[Extracted page text data]
——————————
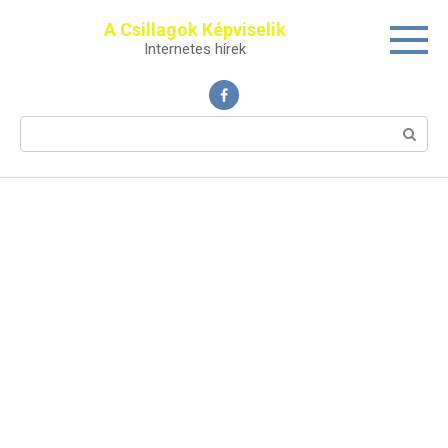
Перейти
A Csillagok Képviselik
к
Internetes hírek
контенту
Поиск:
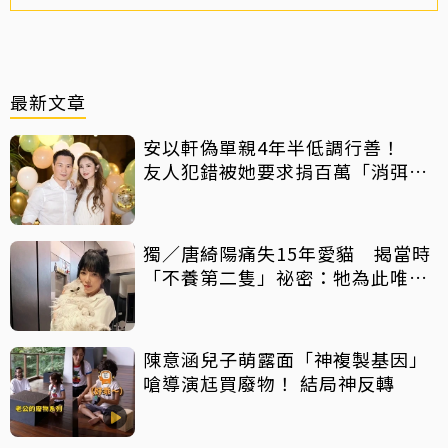
最新文章
安以軒偽單親4年半低調行善！
友人犯錯被她要求捐百萬「消弭不
滿」
獨／唐綺陽痛失15年愛貓 揭當時
「不養第二隻」祕密：牠為此唯一
一次咬我
陳意涵兒子萌露面「神複製基因」
嗆導演尪買廢物！ 結局神反轉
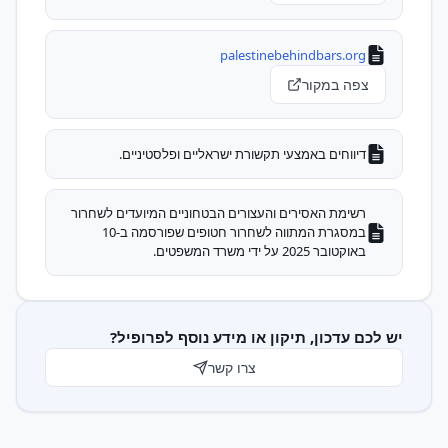
palestinebehindbars.org
צפה במקור
דיווחים באמצעי תקשורת ישראליים ופלסטיניים.
רשימת האסירים והעצורים הבטחוניים המיועדים לשחרור
במסגרת המתווה לשחרור חטופים שפורסמה ב-10
באוקטובר 2025 על ידי משרד המשפטים.
יש לכם עדכון, תיקון או מידע נוסף לפרופיל?
צרו קשר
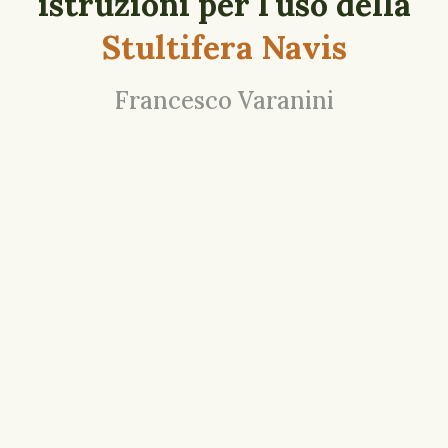
istruzioni per l'uso della
Stultifera Navis
Francesco Varanini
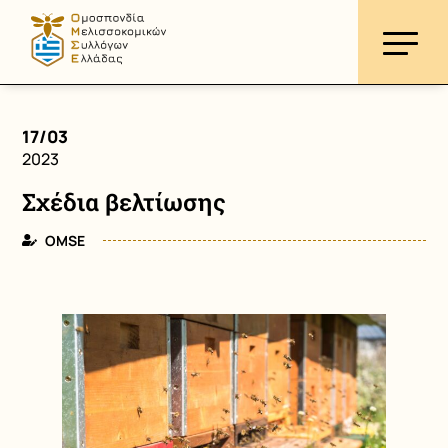
17/03
2023
Σχέδια βελτίωσης
OMSE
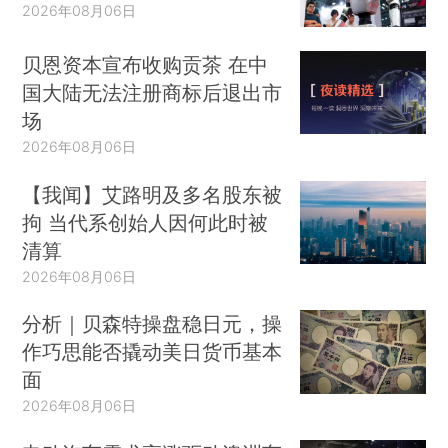
2026年08月06日
贝恩资本宣布收购贡茶 在中
国大陆无法注册商标后退出市
场
2026年08月06日
【我闻】艾路明及多名股东被
拘 当代系创始人因何此时被
清算
2026年08月06日
分析｜贝森特操盘稳日元，操
作巧思能否撬动美日货币基本
面
2026年08月06日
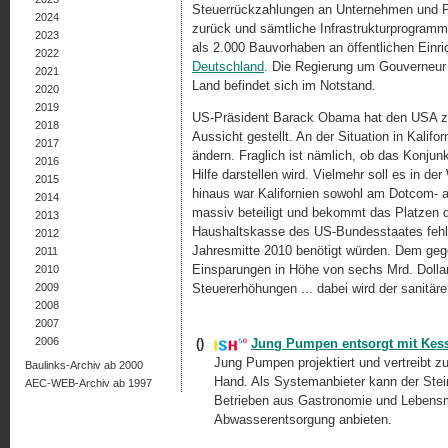
Steuerrückzahlungen an Unternehmen und Pr
2024
zurück und sämtliche Infrastrukturprogramme
2023
als 2.000 Bauvorhaben an öffentlichen Einri
2022
Deutschland
. Die Regierung um Gouverneur
2021
Land befindet sich im Notstand.
2020
2019
US-Präsident Barack Obama hat den USA zwa
2018
Aussicht gestellt. An der Situation in Kal
2017
ändern. Fraglich ist nämlich, ob das Konjun
2016
Hilfe darstellen wird. Vielmehr soll es in de
2015
hinaus war Kalifornien sowohl am Dotcom-
2014
massiv beteiligt und bekommt das Platzen d
2013
Haushaltskasse des US-Bundesstaates fehlen 
2012
Jahresmitte 2010 benötigt würden. Dem gege
2011
Einsparungen in Höhe von sechs Mrd. Dollar
2010
2009
Steuererhöhungen ... dabei wird der sanitär
2008
2007
2006
()
Jung Pumpen entsorgt mit Kess
Jung Pumpen projektiert und vertreibt z
Baulinks-Archiv ab 2000
Hand. Als Systemanbieter kann der Ste
AEC-WEB-Archiv ab 1997
Betrieben aus Gastronomie und Lebensmi
Abwasserentsorgung anbieten.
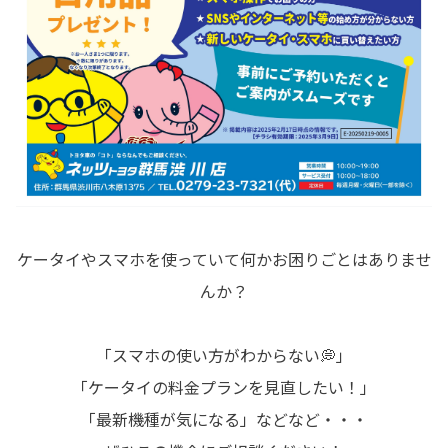
ケータイやスマホを使っていて何かお困りごとはありませ
んか？
「スマホの使い方がわからない💭」
「ケータイの料金プランを見直したい！」
「最新機種が気になる」などなど・・・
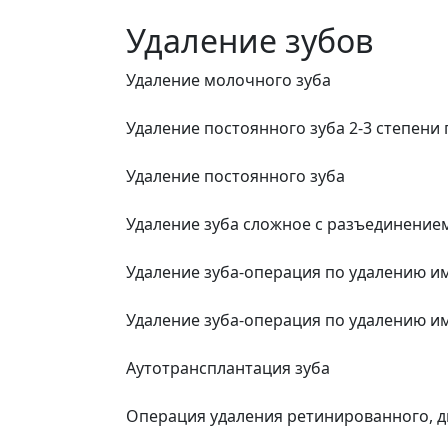
Удаление зубов
Удаление молочного зуба
Удаление постоянного зуба 2-3 степени
Удаление постоянного зуба
Удаление зуба сложное с разъединение
Удаление зуба-операция по удалению им
Удаление зуба-операция по удалению им
Аутотрансплантация зуба
Операция удаления ретинированного, д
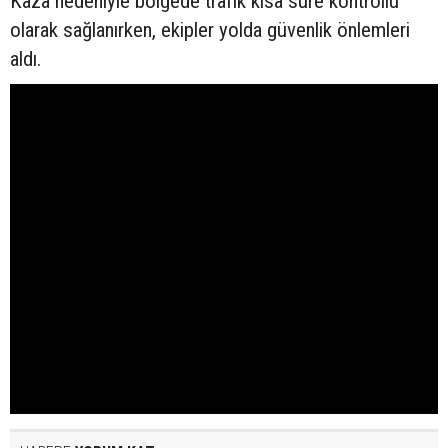
Kaza nedeniyle bölgede trafik kısa süre kontrollü
olarak sağlanırken, ekipler yolda güvenlik önlemleri
aldı.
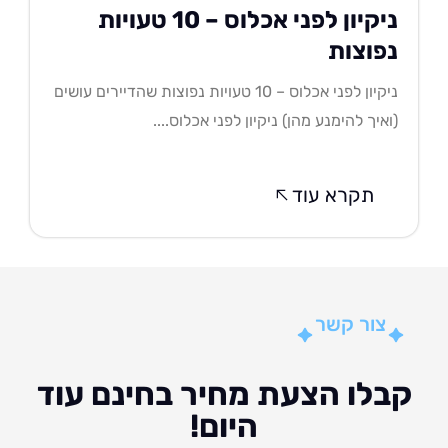
ניקיון לפני אכלוס – 10 טעויות
פוצות
ניקיון לפני אכלוס – 10 טעויות נפוצות שהדיירים עושים
איך להימנע מהן) ניקיון לפני אכלוס....
תקרא עוד
צור קשר
לו הצעת מחיר בחינם עוד
היום!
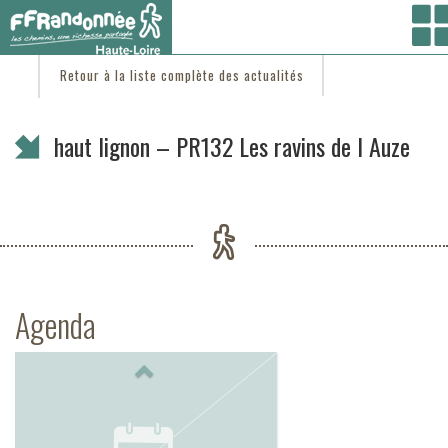
Vous êtes ici :
Accueil
/
C'est d'actu
/ haut lignon – PR132 Les ravins de l Auze
Retour à la liste complète des actualités
haut lignon – PR132 Les ravins de l Auze
Agenda
Previous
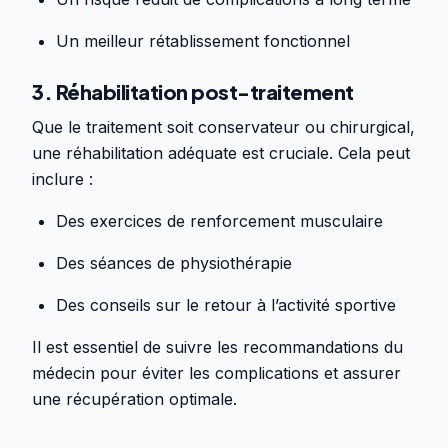
Un meilleur rétablissement fonctionnel
3. Réhabilitation post-traitement
Que le traitement soit conservateur ou chirurgical,
une réhabilitation adéquate est cruciale. Cela peut
inclure :
Des exercices de renforcement musculaire
Des séances de physiothérapie
Des conseils sur le retour à l’activité sportive
Il est essentiel de suivre les recommandations du
médecin pour éviter les complications et assurer
une récupération optimale.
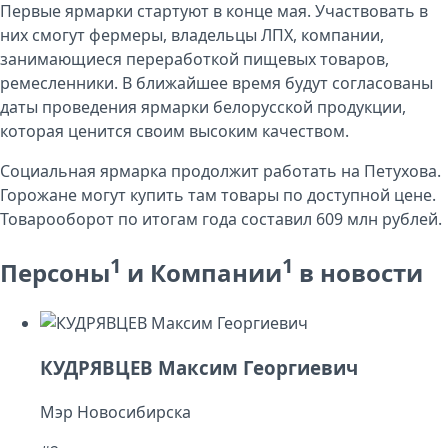
Первые ярмарки стартуют в конце мая. Участвовать в
них смогут фермеры, владельцы ЛПХ, компании,
занимающиеся переработкой пищевых товаров,
ремесленники. В ближайшее время будут согласованы
даты проведения ярмарки белорусской продукции,
которая ценится своим высоким качеством.
Социальная ярмарка продолжит работать на Петухова.
Горожане могут купить там товары по доступной цене.
Товарооборот по итогам года составил 609 млн рублей.
1
1
Персоны
и Компании
в новости
КУДРЯВЦЕВ Максим Георгиевич
Мэр Новосибирска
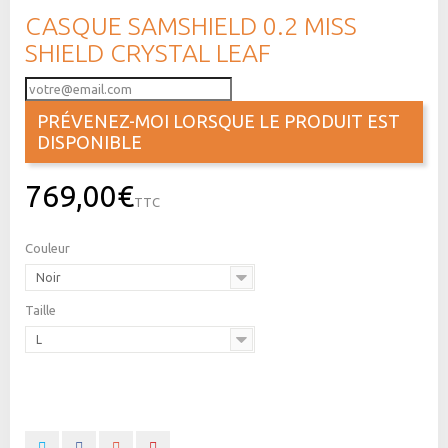
CASQUE SAMSHIELD 0.2 MISS
SHIELD CRYSTAL LEAF
PRÉVENEZ-MOI LORSQUE LE PRODUIT EST
DISPONIBLE
769,00€
TTC
Couleur
Noir
Taille
L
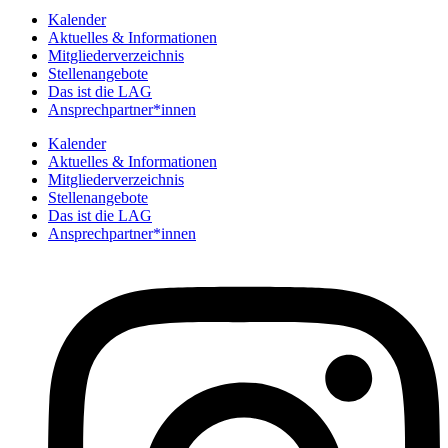
Kalender
Aktuelles & Informationen
Mitgliederverzeichnis
Stellenangebote
Das ist die LAG
Ansprechpartner*innen
Kalender
Aktuelles & Informationen
Mitgliederverzeichnis
Stellenangebote
Das ist die LAG
Ansprechpartner*innen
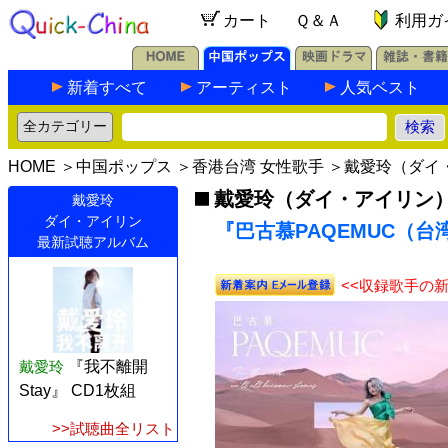
カート
Ｑ＆Ａ
利用ガ
新着すべて
アーティスト
人気ベスト
HOME
＞
中国ポップス
＞
香港台湾 女性歌手
＞
戴愛玲（ダイ
戴愛玲（ダイ・アイリン
戴愛玲
ダイ・アイリン
『巴古慕PAQEMUC（台湾
最新試聴アルバム
<<収録歌手の
戴愛玲
『我不離開
Stay』 CD1枚組
>>試聴曲全リスト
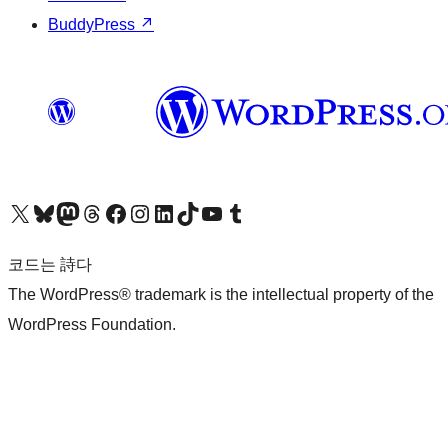
BuddyPress
↗
X(이전 트위터) 계정 방문하기
블루스카이 계정 방문하기
마스토돈 계정 방문하기
스레드 계정 방문하기
페이스북 페이지 방문하기
인스타그램 계정 방문하기
LinkedIn 계정 방문하기
틱톡 계정 방문하기
유튜브 채널 방문하기
텀블러 계정 방문하기
코드는 詩다
The WordPress® trademark is the intellectual property of the
WordPress Foundation.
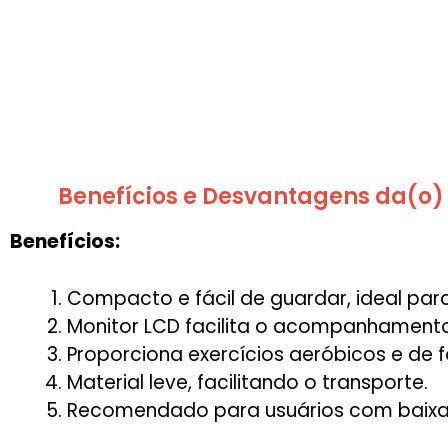
Benefícios e Desvantagens da(o)
Benefícios:
Compacto e fácil de guardar, ideal pa
Monitor LCD facilita o acompanhamento
Proporciona exercícios aeróbicos e de 
Material leve, facilitando o transporte.
Recomendado para usuários com baixa m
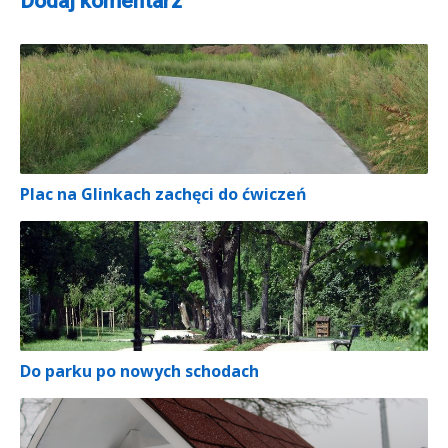
Dodaj komentarz
Plac na Glinkach zachęci do ćwiczeń
Do parku po nowych schodach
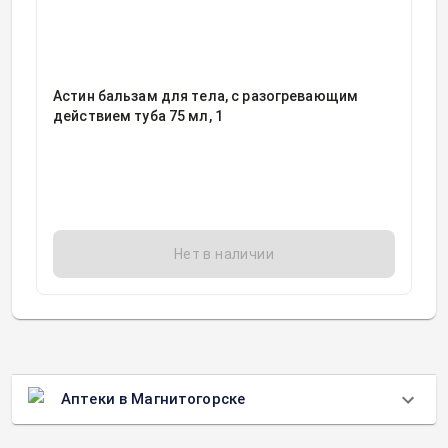
Астин бальзам для тела, с разогревающим
действием туба 75 мл, 1
Нет в наличии
Аптеки в Магнитогорске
——————————
### WHAT THE TASK ASKS
Drop the pictures; return the lines above from the line containing "Regierung um Gouverneur" to the line containing "занимающиеся переработкой пищевых", both included, exactly.

### RESULT FOR THIS TASK
. Die Regierung um Gouverneur
2021
Land befindet sich im Notstand.
2020
2019
US-Präsident Barack Obama hat den USA zwa
2018
Aussicht gestellt. An der Situation in Kal
2017
ändern. Fraglich ist nämlich, ob das Konjun
2016
Hilfe darstellen wird. Vielmehr soll es in de
2015
hinaus war Kalifornien sowohl am Dotcom-
2014
massiv beteiligt und bekommt das Platzen d
2013
Haushaltskasse des US-Bundesstaates fehlen 
2012
Jahresmitte 2010 benötigt würden. Dem gege
2011
Einsparungen in Höhe von sechs Mrd. Dollar
2010
2009
Steuererhöhungen ... dabei wird der sanitär
2008
2007
2006
()
Jung Pumpen entsorgt mit Kess
Jung Pumpen projektiert und vertreibt z
Baulinks-Archiv ab 2000
Hand. Als Systemanbieter kann der Ste
AEC-WEB-Archiv ab 1997
Betrieben aus Gastronomie und Lebensmi
Abwasserentsorgung anbieten.
ケータイやスマホを使っていて何かお困りごとはありませ
んか？
「スマホの使い方がわからない💭」
「ケータイの料金プランを見直したい！」
「最新機種が気になる」などなど・・・
Удаление зубов
Удаление молочного зуба
Удаление постоянного зуба 2-3 степени
Удаление постоянного зуба
Удаление зуба сложное с разъединение
Удаление зуба-операция по удалению им
Удаление зуба-операция по удалению им
Аутотрансплантация зуба
Операция удаления ретинированного, д
Kaza nedeniyle bölgede trafik kısa süre kontrollü
olarak sağlanırken, ekipler yolda güvenlik önlemleri
aldı.
ניקיון לפני אכלוס – 10 טעויות
פוצות
ניקיון לפני אכלוס – 10 טעויות נפוצות שהדיירים עושים
איך להימנע מהן) ניקיון לפני אכלוס....
תקרא עוד
צור קשר
לו הצעת מחיר בחינם עוד
היום!
Vous êtes ici :
Accueil
/
C'est d'actu
/ haut lignon – PR132 Les ravins de l Auze
Retour à la liste complète des actualités
haut lignon – PR132 Les ravins de l Auze
Agenda
Previous
Un meilleur rétablissement fonctionnel
3. Réhabilitation post-traitement
Que le traitement soit conservateur ou chirurgical,
une réhabilitation adéquate est cruciale. Cela peut
inclure :
Des exercices de renforcement musculaire
Des séances de physiothérapie
Des conseils sur le retour à l’activité sportive
Il est essentiel de suivre les recommandations du
médecin pour éviter les complications et assurer
une récupération optimale.
Первые ярмарки стартуют в конце мая. Участвовать в
них смогут фермеры, владельцы ЛПХ, компании,
занимающиеся переработкой пищевых товаров,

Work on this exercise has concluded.